Civil Law Notaries and Law model

The notariat in our model of written law, continental law

In the french legal system, the notary establishes indisputable deeds. Legal professional and public officer, the notary is appointed by the State to confer authenticity to the agreements between the parties and act as an impartial advisor to them. It is based on the law which establishes legal frameworks to govern contractual relations. The proof is based on the pre-eminence of the written word. The law is the main source of law.

The State delegates to a qualified professional, the notary, the mission of ensuring the security of contracts by authenticating the acts he directs.

Formalism is protective of the individual's will.

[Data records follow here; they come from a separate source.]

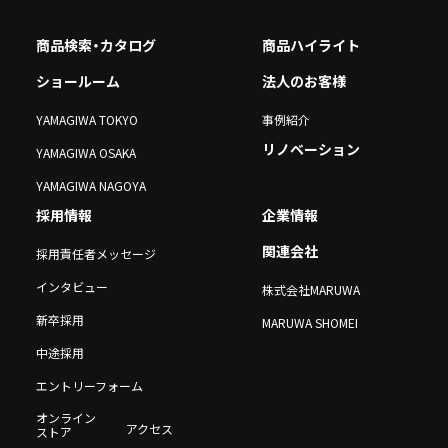
商品検索・カタログ
商品ハイライト
ショールーム
法人のお客様
YAMAGIWA TOKYO
事例紹介
リノベーション
YAMAGIWA OSAKA
YAMAGIWA NAGOYA
採用情報
企業情報
関連会社
採用責任者メッセージ
インタビュー
株式会社MARUWA
新卒採用
MARUWA SHOMEI
中途採用
エントリーフォーム
オンライン
アクセス
ストア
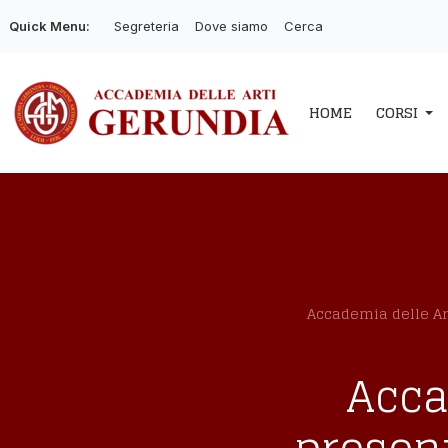
Quick Menu:
Segreteria
Dove siamo
Cerca
HOME
CORSI
Accademia delle Art
Acca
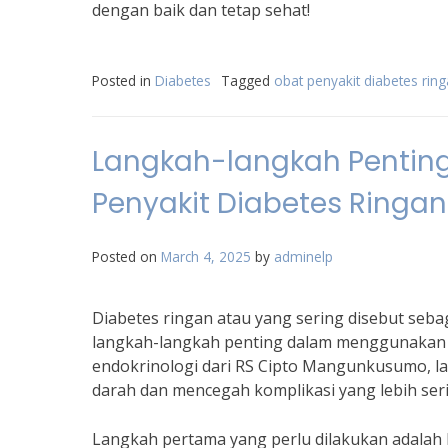
dengan baik dan tetap sehat!
Posted in
Diabetes
Tagged
obat penyakit diabetes rin
Langkah-langkah Penti
Penyakit Diabetes Ringan
Posted on
March 4, 2025
by
adminelp
Diabetes ringan atau yang sering disebut seba
langkah-langkah penting dalam menggunakan ob
endokrinologi dari RS Cipto Mangunkusumo, la
darah dan mencegah komplikasi yang lebih seri
Langkah pertama yang perlu dilakukan adalah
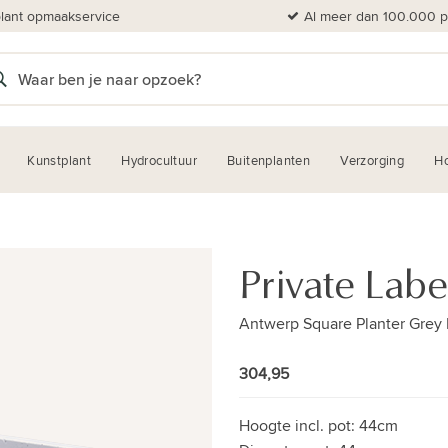
plant opmaakservice
Al meer dan 100.000 pl
Kunstplant
Hydrocultuur
Buitenplanten
Verzorging
H
Private Labe
Antwerp Square Planter Grey
304,95
Hoogte incl. pot:
44cm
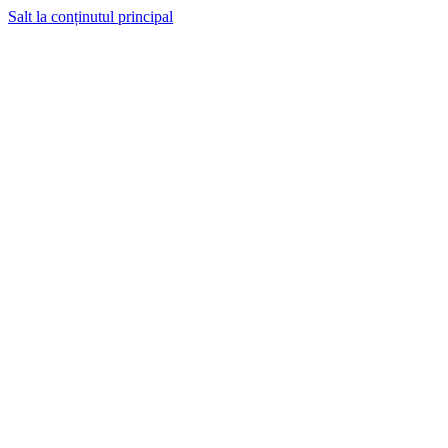
Salt la conținutul principal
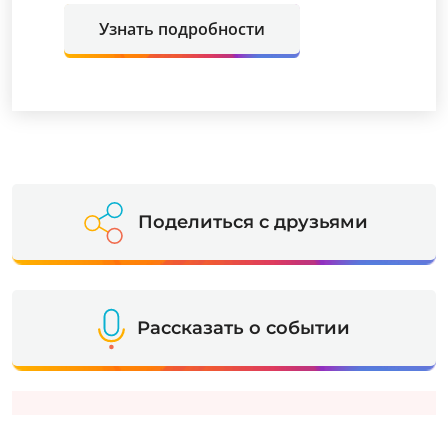
Узнать подробности
Поделиться с друзьями
Рассказать о событии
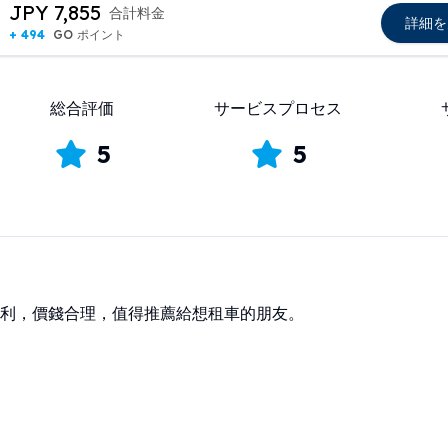
JPY 7,855
合計料金
詳細を
+ 494
GO ポイント
総合評価
サービスプロセス
5
5
利，價錢合理，值得推薦給想租車的朋友。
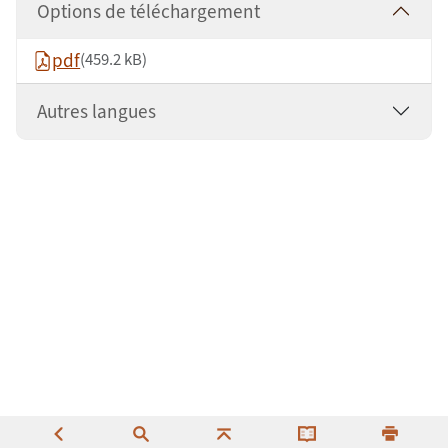
Options de téléchargement
pdf
(459.2 kB)
Autres langues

He guarantees his free consent. The legal "consumer" thus commits with full knowledge of the facts.

The impartial advice of a qualified professional, commissioned by the State to authenticate contracts and ensure legal security, is protective of persons who contract.

 

The notariat in the Anglo-Saxon system

In the Anglo-Saxon system, case law is an essential source of private law. Cases judged by the courts become "precedents" which are binding as rules of law, unless otherwise provided by law. There is no tradition of codification.

Contracts express the will of the contractors after a confrontation of their respective advice. When there is a counsel, the judge decides most often, by reference to the "precedents" that may apply to the case at issue.  

The disadvantages of the Anglo-Saxon system

  • Contracts are voluminous, because it is necessary to consider all hypotheses, to leave no room for forgetfulness or bad faith. The conclusion of contractual agreements is more a matter of a balance of power between the parties and their counsel than a concern to achieve a balanced and equitable solution. The most experienced, the most skilful or the richest thus appears to be the most able to impose his point of view.
  • The legal service is conceived and treated as a "product" subject to the rules of the economic market that are binding on legal professionals. They are therefore quite naturally led to favour the conquest of new market shares over an objective.
  • Their cost puts a strain on companies' budgets: delays in court, costs and procedural fees are often high. It also weighs on insurance companies at the rate of the sums paid. In the end, it is consumers who suffer the consequences because insurance premiums are constantly rising.
  • Knowledge of the law results from "precedents" to which the courts refer. They are not necessarily the same for everyone, resulting in a disparity in judicial solutions.